– És parvo. Devias ter mentido.
– Não sou capaz de mentir.
– Não interessa se és capaz ou não. Devias ter mentido.
– Mas como é que não interessa? Se eu não sei mentir, não vou fingir. Não consigo, mesmo.
– Mas não consegues porque vai contra os teus princípios? Porque és um tipo muito correto e justo e honrado e transparente e rebeubéu pardais ao ninho? Ou não consegues porque não sabes? É que são coisas diferentes.
– Não consigo porque sou mau nisso. Sou logo caçado. Também não gosto muito, é verdade. Mas não sou um moralista nem quero medalhas de bom rapaz. O problema é que me topam logo. E meto os pés pelas mãos e faço figura de parvo.
– Pois, isso é um problema. Um tipo que não sabe mentir é um problema. As mulheres não gostam disso.
– Ai não? Pensava que gostavam. Pensava que isso era importante para vocês.
– Nada disso. Nós gostamos de tipos honestos e que digam a verdade, sim. Mas um tipo que não sabe mentir também não é bom. Às vezes precisamos que nos mintam. Ou que tentem mentir. «Me engana que eu gosto», nunca ouviste?
– Mas porque é que é importante?
– Porque a verdade vai doer muito mais. Vai custar mais. Se mentirem, pelo menos revela um esforço, um arrependimento, uma tentativa de emendar alguma coisa mal, sei lá. Um tipo que mente revela que é humano.
– Mas não é melhor terem um gajo ao lado que é honesto, transparente? Eu considero-me um tipo desses.
– Tu és mas é parvo. Nunca digas isso a uma mulher, a sério. Além de fazeres figura de tolo, ela não vai acreditar numa palavra.
– Então mas agora tenho de passar a mentir, é? Toda a vida me orgulhei de ser um gajo que não mente e agora vens dizer-me que as mulheres gostam de aldrabões.
– Não é nada disso que eu digo. Nós não gostamos de mentirosos. E não confiamos neles. Sobretudo se os apanhamos em várias mentiras. Mas uma coisa é ser mentiroso outra é ser incompetente a mentir. A sério, não sei como é que viveste quase cinquenta anos sem saber isso.
– Com várias namoradas e duas ex-mulheres. E nenhuma delas gostava de mentiras.

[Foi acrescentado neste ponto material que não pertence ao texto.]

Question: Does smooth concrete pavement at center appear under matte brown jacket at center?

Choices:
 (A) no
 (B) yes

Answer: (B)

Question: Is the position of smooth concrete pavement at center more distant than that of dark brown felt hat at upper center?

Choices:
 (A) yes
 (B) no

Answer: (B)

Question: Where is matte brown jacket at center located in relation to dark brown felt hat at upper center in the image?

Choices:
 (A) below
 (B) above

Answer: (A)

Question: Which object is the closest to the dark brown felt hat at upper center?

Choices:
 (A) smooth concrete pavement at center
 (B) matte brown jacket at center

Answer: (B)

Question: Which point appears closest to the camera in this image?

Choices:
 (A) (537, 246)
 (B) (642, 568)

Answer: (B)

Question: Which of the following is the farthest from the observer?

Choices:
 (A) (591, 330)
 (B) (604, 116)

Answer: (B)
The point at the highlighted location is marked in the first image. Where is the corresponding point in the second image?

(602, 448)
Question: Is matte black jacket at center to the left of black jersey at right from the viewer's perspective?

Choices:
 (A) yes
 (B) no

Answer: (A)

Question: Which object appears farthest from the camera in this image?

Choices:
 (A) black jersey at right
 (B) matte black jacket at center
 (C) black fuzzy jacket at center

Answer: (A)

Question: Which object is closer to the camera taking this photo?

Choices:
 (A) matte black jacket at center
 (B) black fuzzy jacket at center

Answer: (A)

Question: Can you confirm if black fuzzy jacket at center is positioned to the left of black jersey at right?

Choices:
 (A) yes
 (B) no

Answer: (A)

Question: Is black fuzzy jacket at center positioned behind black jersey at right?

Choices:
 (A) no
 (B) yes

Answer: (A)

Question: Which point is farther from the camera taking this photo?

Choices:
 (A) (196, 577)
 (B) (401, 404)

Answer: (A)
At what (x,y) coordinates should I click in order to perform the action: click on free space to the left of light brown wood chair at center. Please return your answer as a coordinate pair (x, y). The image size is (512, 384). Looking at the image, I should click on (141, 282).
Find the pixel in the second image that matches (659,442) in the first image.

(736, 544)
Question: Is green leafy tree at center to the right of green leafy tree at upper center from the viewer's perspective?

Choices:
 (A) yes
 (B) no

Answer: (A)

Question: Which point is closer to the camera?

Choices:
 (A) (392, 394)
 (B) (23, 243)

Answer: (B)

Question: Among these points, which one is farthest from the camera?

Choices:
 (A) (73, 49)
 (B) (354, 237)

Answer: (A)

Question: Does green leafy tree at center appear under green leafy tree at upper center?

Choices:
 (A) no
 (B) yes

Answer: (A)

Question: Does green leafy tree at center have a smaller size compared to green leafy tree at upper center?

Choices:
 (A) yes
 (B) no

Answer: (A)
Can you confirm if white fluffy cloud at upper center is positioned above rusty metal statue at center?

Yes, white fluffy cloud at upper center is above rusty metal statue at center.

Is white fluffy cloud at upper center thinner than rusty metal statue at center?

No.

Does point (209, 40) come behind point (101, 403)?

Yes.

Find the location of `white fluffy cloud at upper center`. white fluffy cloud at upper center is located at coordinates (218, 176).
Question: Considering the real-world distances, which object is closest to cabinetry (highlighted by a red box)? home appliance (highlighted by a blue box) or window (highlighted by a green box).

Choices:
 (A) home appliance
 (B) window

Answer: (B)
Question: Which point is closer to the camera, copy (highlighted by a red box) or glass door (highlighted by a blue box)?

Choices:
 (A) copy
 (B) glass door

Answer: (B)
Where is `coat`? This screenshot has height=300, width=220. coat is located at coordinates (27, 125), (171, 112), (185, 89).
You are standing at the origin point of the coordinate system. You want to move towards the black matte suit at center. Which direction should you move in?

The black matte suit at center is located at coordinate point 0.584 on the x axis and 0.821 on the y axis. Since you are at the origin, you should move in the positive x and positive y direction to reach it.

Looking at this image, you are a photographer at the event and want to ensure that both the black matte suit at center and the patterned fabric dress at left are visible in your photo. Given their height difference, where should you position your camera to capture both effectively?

– Vai por mim. Nós, mulheres, falamos sobre isto. Quando nos aparece um fulano como tu, que diz que é o último bom samaritano à face da terra, um valor seguro porque não mente e é muito sincero, nós desconfiamos. Isso soa a falso.
– Mas eu sou mesmo assim.
– E então? Isso tem-te ajudado? Olha este caso. Não mentiste e isso deu no que deu. Ela foi-se embora.
– Ela queria saber se a relação que tínhamos era um namoro. Queria saber se eu andava a ver mais alguém. Eu não fui capaz de mentir e ela foi-se embora, sim. Paciência.
– Mas o facto de saíres com outras pessoas não alterava o que sentias por ela, pois não? Então porque é que não mentiste? Era uma mentira inocente. Agora estás triste porque ela se foi embora. Se tivesses mentido, se tivesses dito que sim, que ela é a única e que não há mais ninguém agora, ela não tinha ido. E tu não estavas assim. Mais um mês ou dois e ficavas caídinho. E não ias querer estar com mais ninguém. E já não precisavas de mentir. Mas não. Quiseste ser verdadeiro e correto, e agora estás sem ela e estás na fossa e não te apetece estar com mais ninguém. Ficaste tu a perder e ficou ela.
– Não tenho a certeza do que estás para aí a dizer.
– Escreve o que te digo: a honestidade em excesso nunca fez bem a ninguém.